He didn’t wait for us to argue again. He turned and left the room.


Detective Beam was standing in front of the Coldlake Falls police station, smoking a cigarette and waiting for us. He took in our surprised faces and asked, “What did he say to you?”

Eddie and I exchanged a look. “We’re leaving town,” I said, skipping over the confession we’d given that Quentin had discounted. “He told us to go.”

“Oh, did he give his permission?” Beam gave a bitter laugh and tapped his cigarette ash to the sidewalk. “How generous of him.”

I took in his expression, his tired, bloodshot eyes. “Why do you work with him if you hate him so much?” I asked.

Beam exhaled smoke and dropped his cigarette to grind it out. “I don’t have much choice, do I? He closes cases, and that’s all that matters. No one cares that he’s a soulless bastard. Besides, it’s nothing to me anymore. I’m taking retirement next month. Some other detective can deal with the great, almighty Quentin.” He trained his gaze on Eddie. “I heard how he talked to you at Rose’s, tried to make you feel like you’re crazy. He doesn’t know what the hell he’s talking about. He doesn’t
know
.” He nodded at my husband. “I did two tours in Vietnam, son. I know what crazy is, and you aren’t it.”

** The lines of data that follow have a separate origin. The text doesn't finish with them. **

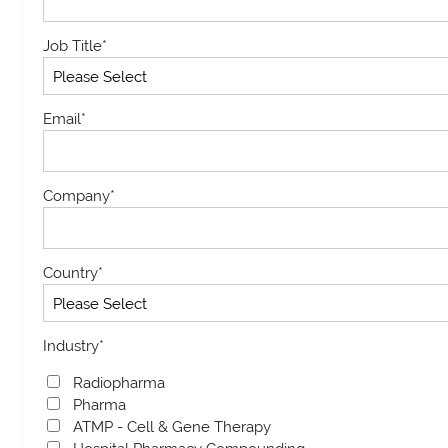
Job Title
*
Email
*
Company
*
Country
*
Industry
*
Radiopharma
Pharma
ATMP - Cell & Gene Therapy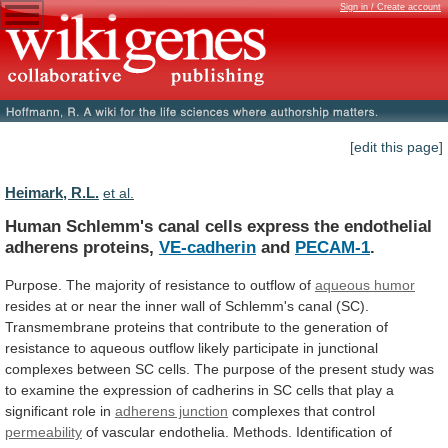
Sign in / Create account
[edit this page]
Heimark, R.L.
et al.
Human
Schlemm's
canal
cells
express
the
endothelial
adherens
proteins,
VE-cadherin
and
PECAM-1
.
Purpose.
The
majority
of
resistance
to
outflow
of
aqueous humor
resides
at
or
near
the
inner
wall
of
Schlemm's
canal
(SC).
Transmembrane
proteins
that
contribute
to
the
generation
of
resistance
to
aqueous
outflow
likely
participate
in
junctional
complexes
between
SC
cells.
The
purpose
of
the
present
study
was
to
examine
the
expression
of
cadherins
in
SC
cells
that
play
a
significant
role
in
adherens junction
complexes that control
permeability
of
vascular
endothelia.
Methods.
Identification
of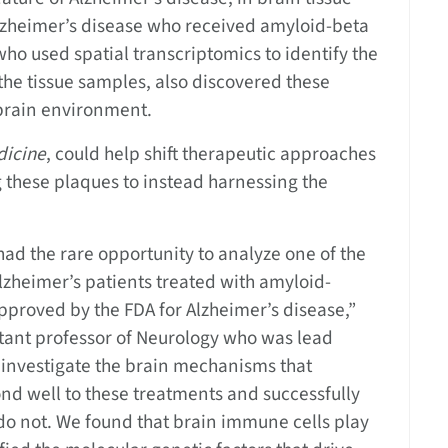
zheimer’s disease who received amyloid-beta
ho used spatial transcriptomics to identify the
e the tissue samples, also discovered these
 brain environment.
dicine
, could help shift therapeutic approaches
 these plaques to instead harnessing the
had the rare opportunity to analyze one of the
lzheimer’s patients treated with amyloid-
approved by the FDA for Alzheimer’s disease,”
stant professor of Neurology who was lead
o investigate the brain mechanisms that
d well to these treatments and successfully
 do not. We found that brain immune cells play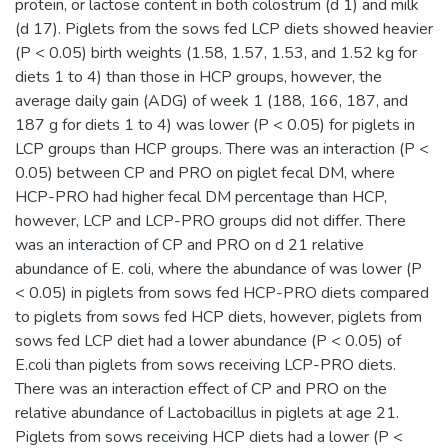
protein, or lactose content in both colostrum (d 1) and milk
(d 17). Piglets from the sows fed LCP diets showed heavier
(P < 0.05) birth weights (1.58, 1.57, 1.53, and 1.52 kg for
diets 1 to 4) than those in HCP groups, however, the
average daily gain (ADG) of week 1 (188, 166, 187, and
187 g for diets 1 to 4) was lower (P < 0.05) for piglets in
LCP groups than HCP groups. There was an interaction (P <
0.05) between CP and PRO on piglet fecal DM, where
HCP-PRO had higher fecal DM percentage than HCP,
however, LCP and LCP-PRO groups did not differ. There
was an interaction of CP and PRO on d 21 relative
abundance of E. coli, where the abundance of was lower (P
< 0.05) in piglets from sows fed HCP-PRO diets compared
to piglets from sows fed HCP diets, however, piglets from
sows fed LCP diet had a lower abundance (P < 0.05) of
E.coli than piglets from sows receiving LCP-PRO diets.
There was an interaction effect of CP and PRO on the
relative abundance of Lactobacillus in piglets at age 21.
Piglets from sows receiving HCP diets had a lower (P <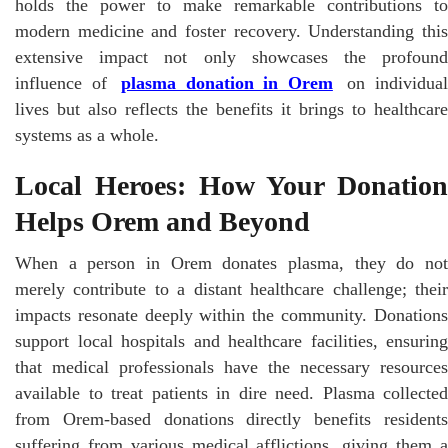
holds the power to make remarkable contributions to
modern medicine and foster recovery. Understanding this
extensive impact not only showcases the profound
influence of
plasma donation in Orem
on individua
lives but also reflects the benefits it brings to healthcare
systems as a whole.
Local Heroes: How Your Donation
Helps Orem and Beyond
When a person in Orem donates plasma, they do not
merely contribute to a distant healthcare challenge; their
impacts resonate deeply within the community. Donations
support local hospitals and healthcare facilities, ensuring
that medical professionals have the necessary resources
available to treat patients in dire need. Plasma collected
from Orem-based donations directly benefits residents
suffering from various medical afflictions, giving them a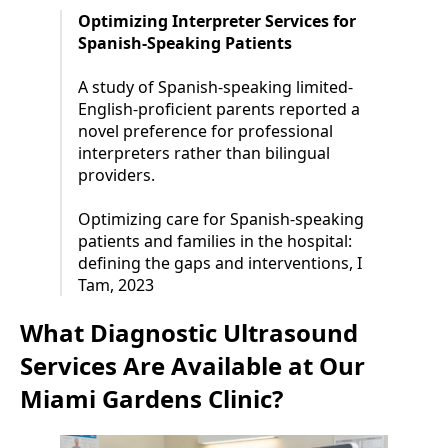
Optimizing Interpreter Services for
Spanish-Speaking Patients
A study of Spanish-speaking limited-
English-proficient parents reported a
novel preference for professional
interpreters rather than bilingual
providers.
Optimizing care for Spanish-speaking
patients and families in the hospital:
defining the gaps and interventions, I
Tam, 2023
What Diagnostic Ultrasound
Services Are Available at Our
Miami Gardens Clinic?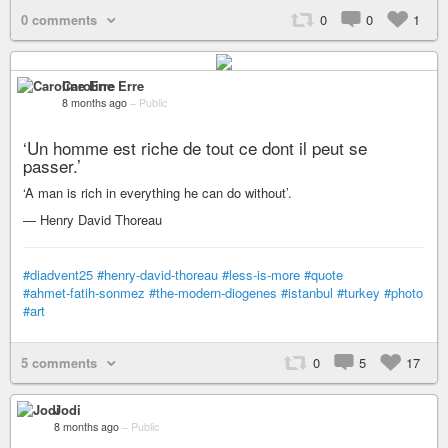
0 comments
0
0
1
Caroline Erre
8 months ago
–
Public
‘Un homme est riche de tout ce dont il peut se
passer.’
‘A man is rich in everything he can do without’.
— Henry David Thoreau
#diadvent25
#henry-david-thoreau
#less-is-more
#quote
#ahmet-fatih-sonmez
#the-modern-diogenes
#istanbul
#turkey
#photo
#art
5 comments
0
5
17
Jodi
8 months ago
–
Public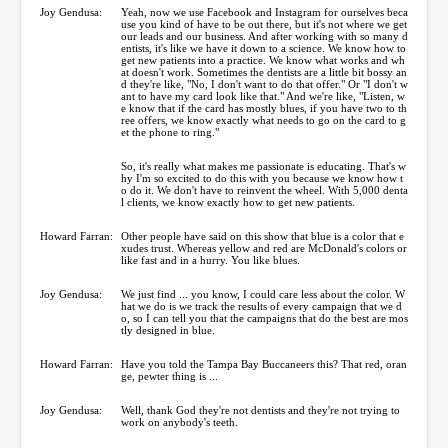
Joy Gendusa:
Yeah, now we use Facebook and Instagram for ourselves beca
use you kind of have to be out there, but it's not where we get
our leads and our business. And after working with so many d
entists, it's like we have it down to a science. We know how to
get new patients into a practice. We know what works and wh
at doesn't work. Sometimes the dentists are a little bit bossy an
d they're like, "No, I don't want to do that offer." Or "I don't w
ant to have my card look like that." And we're like, "Listen, w
e know that if the card has mostly blues, if you have two to th
ree offers, we know exactly what needs to go on the card to g
et the phone to ring."
So, it's really what makes me passionate is educating. That's w
hy I'm so excited to do this with you because we know how t
o do it. We don't have to reinvent the wheel. With 5,000 denta
l clients, we know exactly how to get new patients.
Howard Farran:
Other people have said on this show that blue is a color that e
xudes trust. Whereas yellow and red are McDonald's colors or
like fast and in a hurry. You like blues.
Joy Gendusa:
We just find ... you know, I could care less about the color. W
hat we do is we track the results of every campaign that we d
o, so I can tell you that the campaigns that do the best are mos
tly designed in blue.
Howard Farran:
Have you told the Tampa Bay Buccaneers this? That red, oran
ge, pewter thing is ...
Joy Gendusa:
Well, thank God they're not dentists and they're not trying to
work on anybody's teeth.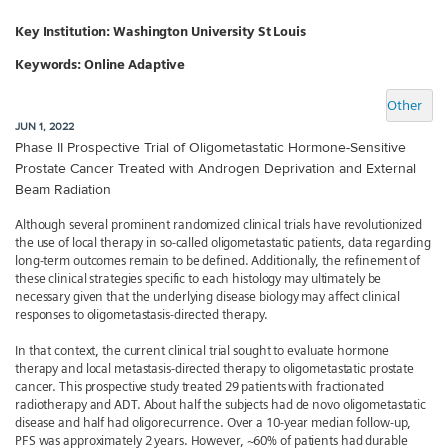
Key Institution:
Washington University St Louis
Keywords: Online Adaptive
Other
JUN 1, 2022
Phase II Prospective Trial of Oligometastatic Hormone-Sensitive
Prostate Cancer Treated with Androgen Deprivation and External
Beam Radiation
Although several prominent randomized clinical trials have revolutionized
the use of local therapy in so-called oligometastatic patients, data regarding
long-term outcomes remain to be defined. Additionally, the refinement of
these clinical strategies specific to each histology may ultimately be
necessary given that the underlying disease biology may affect clinical
responses to oligometastasis-directed therapy.
In that context, the current clinical trial sought to evaluate hormone
therapy and local metastasis-directed therapy to oligometastatic prostate
cancer. This prospective study treated 29 patients with fractionated
radiotherapy and ADT. About half the subjects had de novo oligometastatic
disease and half had oligorecurrence. Over a 10-year median follow-up,
PFS was approximately 2 years. However, ~60% of patients had durable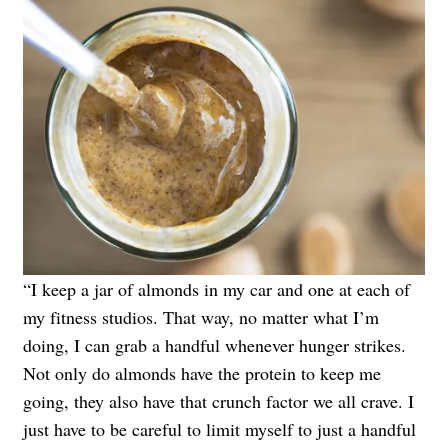
“I keep a jar of almonds in my car and one at each of
my fitness studios. That way, no matter what I’m
doing, I can grab a handful whenever hunger strikes.
Not only do almonds have the protein to keep me
going, they also have that crunch factor we all crave. I
just have to be careful to limit myself to just a handful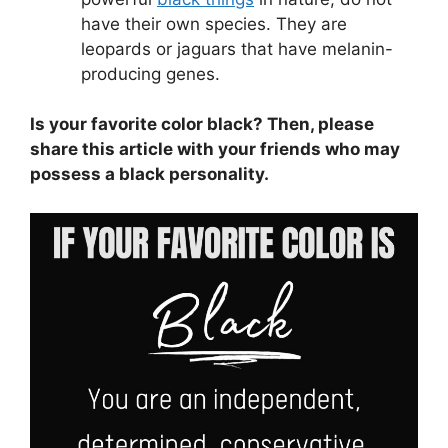
have their own species. They are
leopards or jaguars that have melanin-
producing genes.
Is your favorite color black? Then, please
share this article with your friends who may
possess a black personality.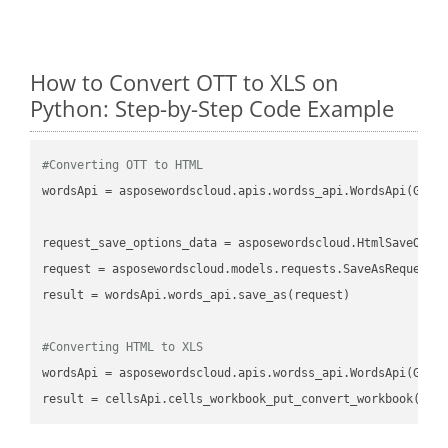
How to Convert OTT to XLS on
Python: Step-by-Step Code Example
#Converting OTT to HTML
wordsApi
 = asposewordscloud.apis.wordss_api.WordsApi(GetC
request_save_options_data
 = asposewordscloud.HtmlSaveOpti
request
result
 = wordsApi.words_api.save_as(request)

#Converting HTML to XLS
wordsApi
 = asposewordscloud.apis.wordss_api.WordsApi(GetC
result
 = cellsApi.cells_workbook_put_convert_workbook(fil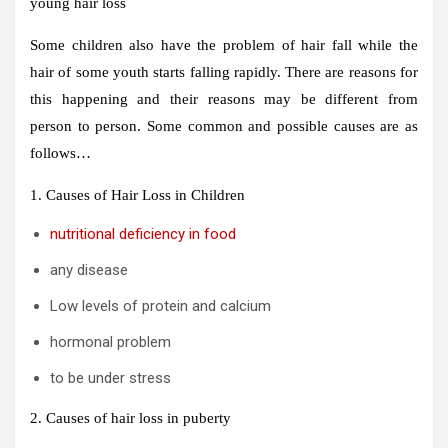
young hair loss
Some children also have the problem of hair fall while the
hair of some youth starts falling rapidly. There are reasons for
this happening and their reasons may be different from
person to person. Some common and possible causes are as
follows…
1. Causes of Hair Loss in Children
nutritional deficiency in food
any disease
Low levels of protein and calcium
hormonal problem
to be under stress
2. Causes of hair loss in puberty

Eddie held Beam’s gaze. “My discharge papers disagree,” he said quietly.

“Because they’re trash,” Beam replied. “Put them in the trash where they belong. Whatever’s going on, Carter, you’re not the crazy one, and neither am I. Men like us know the truth. It’s the world that’s crazy. We’re the only ones who are sane.” He took a step toward the doors of the police station, then turned back. “Don’t let anyone tell you different,” he said to Eddie. “Not doctors, not Quentin, not anyone. The things we’ve seen mean the world is crazy. Not us.”

CHAPTER FORTY-TWO

Back at Rose’s, I pulled my small suitcase from the corner of the bedroom and opened it. I picked up clothes and started folding and packing them.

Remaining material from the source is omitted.